La visita di Wang Yi in Italia segna il tentativo di Pechino di rilanciare il dialogo con Roma dopo l’uscita dalla Belt and Road Initiative. L’Italia risponde con pragmatismo e consapevolezza strategica: cooperazione sì, ma entro i limiti della sicurezza nazionale e dell’allineamento euro-atlantico

La visita del ministro degli Esteri cinese, Wang Yi, in Italia si è chiusa nel segno del pragmatismo. Il capo della diplomazia di Pechino — ricevuto al Quirinale da Sergio Mattarella e a Villa Madama da Antonio Tajani — ha voluto dare continuità al dialogo bilaterale dopo l’uscita dell’Italia dalla Belt and Road Initiative, in un momento in cui Pechino cerca di non perdere contatto con l’Europa. È il quarto viaggio europeo del ministro dall’inizio dell’anno, un segnale chiaro della volontà cinese di restare dentro al gioco, nonostante il de-risking promosso da Bruxelles e Washington.

A Roma, Wang Yi ha presieduto con Tajani la XII edizione del Comitato Governativo Italia-Cina, incaricato di attuare il Piano d’Azione 2024-2027 firmato lo scorso anno da Giorgia Meloni e Li Qiang. L’agenda — commercio, tecnologia, istruzione, cultura, sostenibilità — ha messo in luce la complessità di una relazione che prova a restare costruttiva pur dentro limiti più netti. I numeri dicono molto: nei primi otto mesi del 2025 l’interscambio ha toccato 49,8 miliardi di euro (+16%), ma con un saldo fortemente sbilanciato a favore della Cina.

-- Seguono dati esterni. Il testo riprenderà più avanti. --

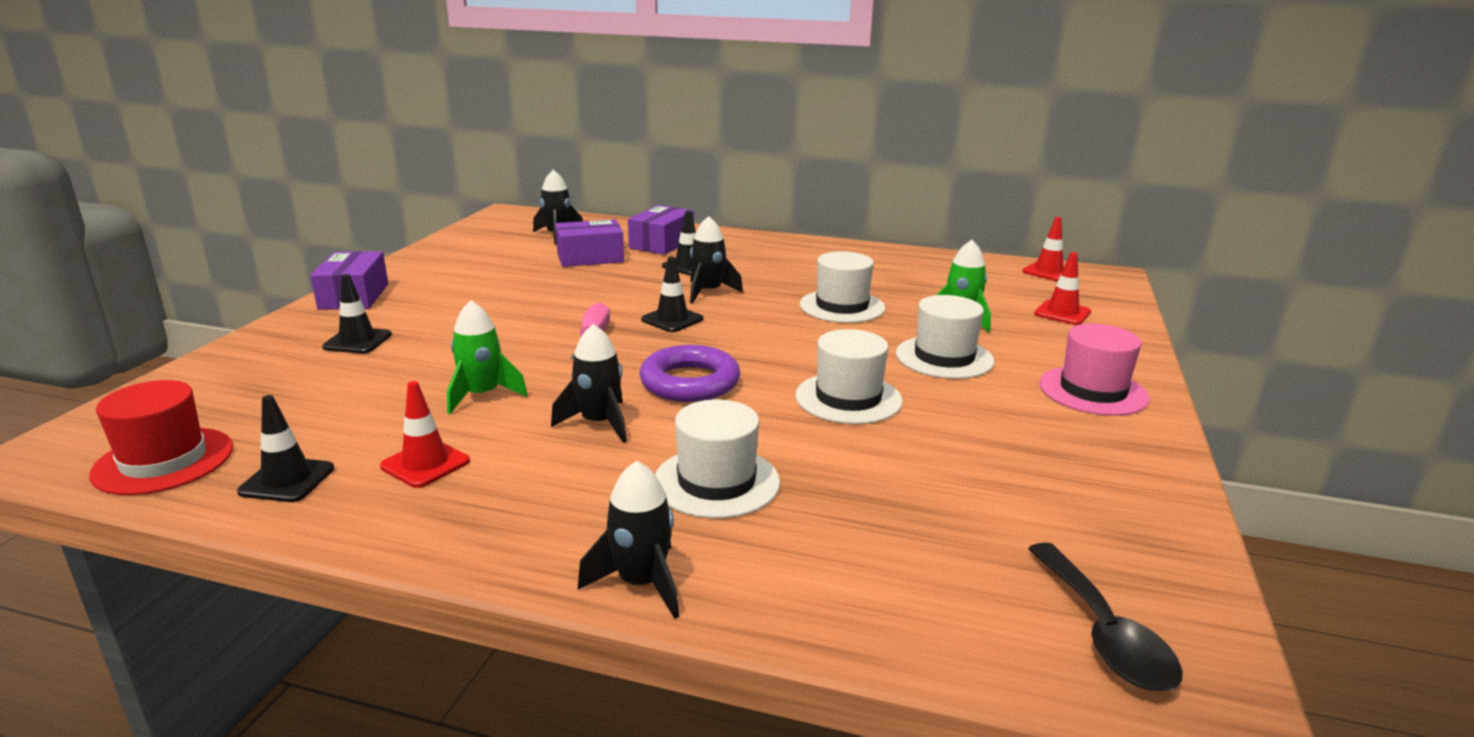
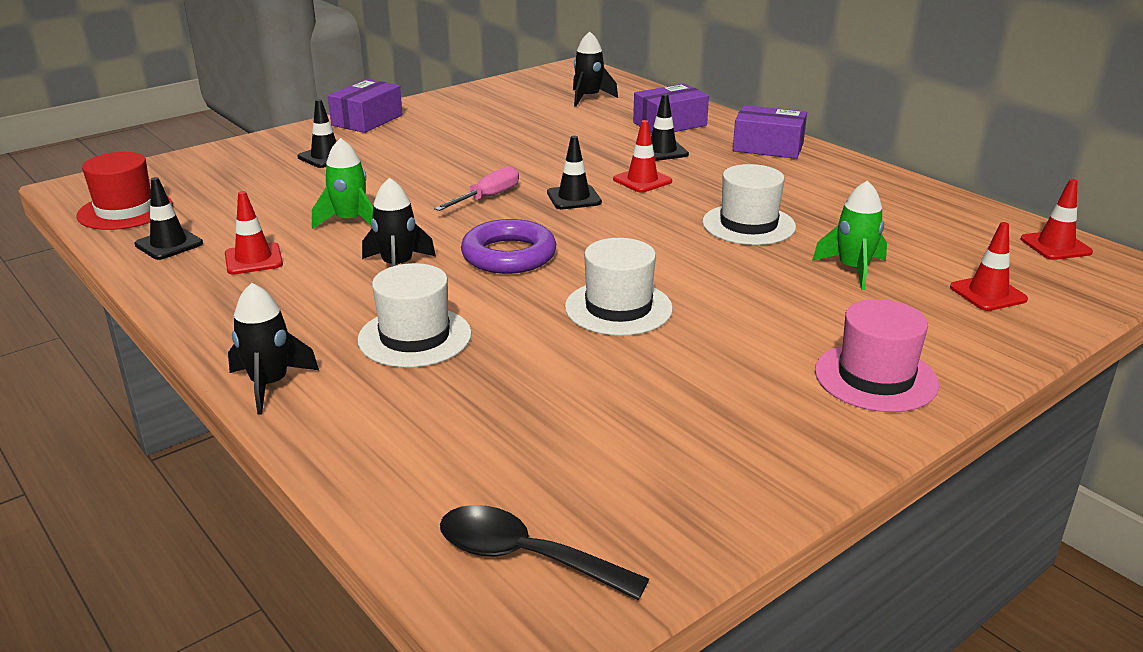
camera: 35 degrees right, 5 degrees up
(590, 257) = (586, 125): purple box -> purple box (768, 147)
(708, 292) = (642, 180): black rocket -> red traffic cone
(944, 357) = (771, 300): white hat -> none
(1104, 633) = (524, 556): black spoon -> black spoon turned 90 degrees clockwise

Roma chiede riequilibrio e trasparenza. Pechino risponde con aperture industriali — dal Jiangsu a Shanghai, fino ai parchi creati con aziende italiane — e con un rinnovato soft power culturale, tra progetti di traduzione, design e cinema. Ma il contesto è cambiato. L’Italia, uscita simbolicamente dalla Via della Seta, si muove oggi dentro una cornice di “consapevolezza strategica”: cooperazione sì, ma entro confini chiari di sicurezza tecnologica e sovranità industriale.

Il decreto “Buy Transatlantic” e l’esclusione dei componenti cinesi dagli incentivi alle rinnovabili raccontano una traiettoria precisa: difendere le infrastrutture critiche, allineare la filiera italiana e quella europea, e consolidare la coerenza del pilastro euro-atlantico. È il tentativo di conciliare apertura e prudenza in un equilibrio sempre più delicato.

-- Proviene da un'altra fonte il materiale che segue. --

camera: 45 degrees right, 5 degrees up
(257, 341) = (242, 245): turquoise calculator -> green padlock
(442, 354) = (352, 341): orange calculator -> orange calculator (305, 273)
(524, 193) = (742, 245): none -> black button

Come ha scritto su Formiche.net Enrico Fardella, “la vera prova arriverà nei mesi successivi, quando dalle parole si passerà ai fatti”. Se Pirelli resterà un caso di “sovranità gestita”, se Roma saprà attrarre Byd e Haier come partner industriali credibili, e se il dialogo con la Francia potrà ampliare lo spazio d’azione italiano in Europa, si capirà se il de-risking potrà diventare un vantaggio competitivo o un’altra occasione mancata.

Intanto, a Palazzo Madama, un convegno organizzato dal senatore Giulio Terzi con Doublethink Lab di Taiwan ha discusso proprio delle “influenze cinesi” in Europa. Il China Index 2024 mostra un calo dell’impatto di Pechino in Italia, ma non la fine del problema: i legami persistono in università, ricerca e media. E cresce la consapevolezza europea davanti a interferenze e pressioni politiche.

La missione di Wang Yi lascia dunque un messaggio duplice: la Cina resta un interlocutore globale imprescindibile, ma l’Italia non è più disposta a negoziare la propria autonomia strategica. È in questo spazio di mezzo — tra apertura e cautela — che si gioca il futuro del rapporto Roma-Pechino.